The typical response from society - oh, these poor guys, what they must be going through, would be totally different if they were poor and minority. Instead, it would've been, what do you expect a bunch of minority basketball players from the ghetto to do? That is, if the case had even been publicized.
Usually, publicity is bad for defendants, unless they're innocent (or the case is extremely weak), like in this case, or the Kobe Bryant case. In these cases, publicity continually points out the weaknesses in the case, and acts a constant pressure point against the prosecutor to show how the initial inclinations against guilt are wrong, and how the person really is guilty. This means that they are constantly scrambling, responding to press leaks, and things of the like, instead of sitting back and watching the defense scramble.
Rest assured, had these been really poor people, there would have been no real presumption of innocence like there was in this case, there would have been no national lamenting that they were being railroaded.
Late discovery? HA! I had a DA one time not turn over any of the evidence that my client was innocent until after the preliminary hearing - a preliminary hearing where she put on evidence and opinions that were completely contradicted by the evidence she suppressed from me until after the preliminary hearing. Why did she do this? Because she can, because she was an evil DA who would do anything she could to get a conviction, and because no one really does anything about it. The DA in the Duke case faces ethics charges, let me tell you, you can probably count on one hand the number of California DAs who have ever even been referred to the State Bar for ethics charges for things like this, let alone actually charged, let alone actually punished.
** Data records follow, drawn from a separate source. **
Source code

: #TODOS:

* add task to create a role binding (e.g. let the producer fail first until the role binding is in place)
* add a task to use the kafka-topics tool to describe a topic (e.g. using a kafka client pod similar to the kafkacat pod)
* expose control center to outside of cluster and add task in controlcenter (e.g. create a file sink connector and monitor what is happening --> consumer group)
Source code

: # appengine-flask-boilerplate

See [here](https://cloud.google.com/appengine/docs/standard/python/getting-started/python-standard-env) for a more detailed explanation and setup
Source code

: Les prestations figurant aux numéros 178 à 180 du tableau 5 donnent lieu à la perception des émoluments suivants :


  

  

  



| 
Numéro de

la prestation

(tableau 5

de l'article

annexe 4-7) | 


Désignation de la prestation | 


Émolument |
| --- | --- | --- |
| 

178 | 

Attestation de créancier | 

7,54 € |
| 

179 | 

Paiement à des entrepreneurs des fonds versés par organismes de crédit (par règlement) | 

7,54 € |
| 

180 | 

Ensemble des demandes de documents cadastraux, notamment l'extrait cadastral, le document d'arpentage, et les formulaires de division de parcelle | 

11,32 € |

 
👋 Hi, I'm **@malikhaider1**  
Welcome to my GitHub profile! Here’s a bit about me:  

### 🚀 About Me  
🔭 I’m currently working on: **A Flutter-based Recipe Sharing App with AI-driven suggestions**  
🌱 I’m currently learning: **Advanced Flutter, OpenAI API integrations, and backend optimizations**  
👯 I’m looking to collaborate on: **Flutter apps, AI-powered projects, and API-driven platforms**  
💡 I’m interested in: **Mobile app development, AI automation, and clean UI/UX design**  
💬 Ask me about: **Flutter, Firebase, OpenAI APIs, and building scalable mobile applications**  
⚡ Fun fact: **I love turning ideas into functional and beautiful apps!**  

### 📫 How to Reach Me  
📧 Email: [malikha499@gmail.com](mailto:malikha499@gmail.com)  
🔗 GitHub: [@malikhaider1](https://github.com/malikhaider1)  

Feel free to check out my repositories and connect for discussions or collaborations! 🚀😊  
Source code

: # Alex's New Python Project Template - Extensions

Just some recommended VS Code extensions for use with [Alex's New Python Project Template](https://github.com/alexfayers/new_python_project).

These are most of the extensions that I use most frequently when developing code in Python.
And finally, depending on the lawyers they got, there is a very good likelihood that these people would've been convicted had they been poor minorities. Without the real presumption of innocence, with the full resources of the state against them, with the word of even just one shaky witness, that is sometimes all it takes. Hell, with the way the California Courts rule on hearsay and things of the like, the prosecution maybe could've gotten a conviction here without even putting the victim on the stand. And there would be absolutely no one to yell and scream about it - except the defendants' families, and no one really listens to them anyways.
And finally, had the DNA evidence come back a year or so later exonerating the defendants, despite the DA having withheld it, plenty of corrupt California Courts would've found that it was "harmless error." After all, just because someone else left semen in her didn't mean that these people didn't rape her.
So, while letting out a nice sigh of relief that these innocent people were exonerated, just remember, there are dozens, probably hundreds, perhaps more, just like them. Facing charges on extremely weak evidence with over zealous prosecutors and compliant courts that will do nothing to stop them.
This case is not a case that can allow us to breath a sigh of relief, and to say "this proves that injustices are caught," but rather one to say "what if," and to wonder what might have been.